「米国でキャッシュレスの利用が急伸」FRBの統計で急伸しているのは口座振替と口座振込【日経FinTech】
4月25日の日経FinTechに「米国でキャッシュレスの利用が急伸、FRBが決済に関する調査結果を公表」との記事が出ましたが、同記事情報源のFRB調査結果では利用額が急伸したのは1番が口座振込(ACH credit transfers)、2番が口座振替(ACH debit transfers)です。件数では、1番目にデビットカード、2番目にクレジットカードが、決済件数・伸び率ともに大きいとの内容になっています。FRBの言葉”noncash”には銀行振込や口座振替も含まれており、日本の経済産業省やマスコミが使う言葉「キャッシュレス決済」とは異なるので注意が必要です。
FRB調査結果:Federal Reserve Board – Federal Reserve Payments Study (FRPS)

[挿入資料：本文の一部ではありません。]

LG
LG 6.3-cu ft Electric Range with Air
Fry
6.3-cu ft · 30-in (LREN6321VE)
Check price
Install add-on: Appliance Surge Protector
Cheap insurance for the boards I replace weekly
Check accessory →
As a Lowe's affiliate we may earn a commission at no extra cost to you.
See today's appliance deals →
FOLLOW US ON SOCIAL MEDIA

(日本のキャッシュレス決済には現状、クレジットカード、電子マネー=前払式の非接触IC決済8種、コード決済=16種の合計。なお、経済産業省やキャッシュレス推進協議会「キャッシュレス・ロードマップ」が他国と比較するキャッシュレス決済比率に掲載されている米国や英国のキャッシュレス決済比率にも銀行振込や口座振替が含まれています。各国で定義や計数が異なる点に注意が必要です。)
日経FinTech記事にある通り、ATMによる現金引き出し件数は減少していますが、情報源のFRBの調査結果では通貨流通相は増えており、現金が減った訳ではないと言えそうです。
FRB調査結果詳細データ:https://www.federalreserve.gov/paymentsystems/coin_data.htm
日経FinTechの記事にも「小切手、カード、ACHといったキャッシュレス決済の支払額は2018年から2021年にかけて急増」と書かれており、タイトルだけ見て日本のキャッシュレス決済と同じ決済サービスが増えていると誤解しないようご注意ください。
なお、FRBの別のデータによると買い物代金の支払方法の割合は、クレジットカードが31%と最も多く、次いでデビットカードが29%、現金が18%、銀行口座決済が13%、モバイル決済が1%、その他9%となっていますが、ここでいうモバイル決済はApple PayやGoogle Payなど非接触IC決済であり、欧米でコード決済はほとんど使われていません。また、$25以下の小額決済領域では、依然、現金決済件数が最も多いようです。(世界決済銀行の統計でも、”Contcatless Payment”はEMVcontacless、すなわちType-A/Bの非接触IC決済を指しており、欧州でも中国やインドからの旅行者用以外にコード決済は殆ど使われていません。)